本文の抜粋:
┏━━

「クスリに殺されない47の心得」 近藤 誠
勇気のある著者による、断薬のススメである。著者はある意味で非常に有名な医者である。現代の医療の問題点に鋭く切り込んでいる。おそらくは多くの医者や医療関係者を敵に回すという意味で、かなりの勇気が必要だったと思う。
なにせ「患者よ、がんと闘うな」とか「がん放置療法のすすめ」とか「医者に殺されない47の心得」とか、常識的には非常にショッキングなテーマの本を書いて、多くの国民に警鐘を鳴らしてきた人物だ。普通の医者からはおそらく評判が悪いに違いなく、医者の利権や利益を損ねる内容の本ばかりだからだ。
逆に言えば、このような本を書いて国民に訴えることは、少なくとも医者としての利益はほとんどないだろうと思われるから、逆に信用できる面もある。
この本にあるように、ほとんどの薬が、一時的に症状を緩和したり止めたりする作用があるだけで、なんら根本的な治癒に役立たないことは、私も別のところで述べた。それを踏まえて、どのようなことに注意していくべきかが、47つの項目を立てて述べられている。
日本には、薬を信仰する多くの患者がいる。もちろん私も時々頭痛薬を飲むことがあり、そのような頓服薬に関しては、有効でありかつ有用であることはわかっている。また本当に薬の力で日々の生活が救われている人も多いことも理解している。しかし、基本的には極力薬を使わず、健康を取り戻すことが大切なのは言うまでもないことだ。

┗━━

[保存データ]

┏━━

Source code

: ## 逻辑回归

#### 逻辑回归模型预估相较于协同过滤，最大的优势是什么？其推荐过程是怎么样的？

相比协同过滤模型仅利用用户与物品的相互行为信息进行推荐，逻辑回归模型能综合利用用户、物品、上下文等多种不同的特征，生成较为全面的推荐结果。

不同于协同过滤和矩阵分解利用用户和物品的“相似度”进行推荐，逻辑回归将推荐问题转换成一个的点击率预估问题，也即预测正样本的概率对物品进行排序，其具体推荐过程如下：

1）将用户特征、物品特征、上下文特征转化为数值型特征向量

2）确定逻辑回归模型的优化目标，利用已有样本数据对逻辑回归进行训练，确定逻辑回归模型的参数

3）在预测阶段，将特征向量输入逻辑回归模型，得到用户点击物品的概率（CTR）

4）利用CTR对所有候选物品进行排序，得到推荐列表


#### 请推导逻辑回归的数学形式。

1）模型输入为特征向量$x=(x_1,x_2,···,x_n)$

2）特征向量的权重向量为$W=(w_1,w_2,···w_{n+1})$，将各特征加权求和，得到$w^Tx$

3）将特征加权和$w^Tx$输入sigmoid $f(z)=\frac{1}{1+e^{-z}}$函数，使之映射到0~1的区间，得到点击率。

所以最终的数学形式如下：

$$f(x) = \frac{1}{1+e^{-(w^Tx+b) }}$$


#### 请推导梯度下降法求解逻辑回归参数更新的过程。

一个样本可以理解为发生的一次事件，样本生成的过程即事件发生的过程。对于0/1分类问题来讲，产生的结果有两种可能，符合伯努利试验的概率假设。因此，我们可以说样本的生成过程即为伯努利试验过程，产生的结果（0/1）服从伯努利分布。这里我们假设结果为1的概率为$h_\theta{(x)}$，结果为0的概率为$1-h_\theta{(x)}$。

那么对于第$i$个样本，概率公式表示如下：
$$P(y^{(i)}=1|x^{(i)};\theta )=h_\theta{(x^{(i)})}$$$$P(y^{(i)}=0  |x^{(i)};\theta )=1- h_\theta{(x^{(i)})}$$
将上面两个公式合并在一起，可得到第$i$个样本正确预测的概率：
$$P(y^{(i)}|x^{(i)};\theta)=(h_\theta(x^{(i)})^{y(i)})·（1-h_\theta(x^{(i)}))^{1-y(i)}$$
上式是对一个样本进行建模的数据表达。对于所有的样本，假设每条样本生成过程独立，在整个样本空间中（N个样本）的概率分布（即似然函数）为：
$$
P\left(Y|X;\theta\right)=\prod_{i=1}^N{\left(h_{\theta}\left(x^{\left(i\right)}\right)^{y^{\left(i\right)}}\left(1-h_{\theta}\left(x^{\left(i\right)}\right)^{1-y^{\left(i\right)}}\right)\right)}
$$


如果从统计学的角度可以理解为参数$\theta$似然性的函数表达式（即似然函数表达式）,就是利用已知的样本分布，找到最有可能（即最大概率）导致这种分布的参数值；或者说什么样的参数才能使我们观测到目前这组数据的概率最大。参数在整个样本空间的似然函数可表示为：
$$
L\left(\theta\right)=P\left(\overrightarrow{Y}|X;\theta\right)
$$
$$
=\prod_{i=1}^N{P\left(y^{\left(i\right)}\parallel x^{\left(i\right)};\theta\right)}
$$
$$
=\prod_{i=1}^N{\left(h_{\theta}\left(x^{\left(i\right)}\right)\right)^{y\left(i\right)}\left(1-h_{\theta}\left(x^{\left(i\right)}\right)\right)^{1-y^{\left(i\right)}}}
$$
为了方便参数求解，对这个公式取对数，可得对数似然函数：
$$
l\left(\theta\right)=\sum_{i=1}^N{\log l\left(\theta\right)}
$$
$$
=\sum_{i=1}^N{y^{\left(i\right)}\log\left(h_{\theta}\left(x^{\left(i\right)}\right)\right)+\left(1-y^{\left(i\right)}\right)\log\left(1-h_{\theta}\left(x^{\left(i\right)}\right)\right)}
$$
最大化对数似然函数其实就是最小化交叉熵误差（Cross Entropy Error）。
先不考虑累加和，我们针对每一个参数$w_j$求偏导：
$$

┗━━

課題文:
書評のうち、「なにせ「患者よ、がんと闘うな」で始まり「ら、逆に信用できる面もある。」に至るまでを、一字も変えずに書き写すこと。

課題の結果:
なにせ「患者よ、がんと闘うな」とか「がん放置療法のすすめ」とか「医者に殺されない47の心得」とか、常識的には非常にショッキングなテーマの本を書いて、多くの国民に警鐘を鳴らしてきた人物だ。普通の医者からはおそらく評判が悪いに違いなく、医者の利権や利益を損ねる内容の本ばかりだからだ。
逆に言えば、このような本を書いて国民に訴えることは、少なくとも医者としての利益はほとんどないだろうと思われるから、逆に信用できる面もある。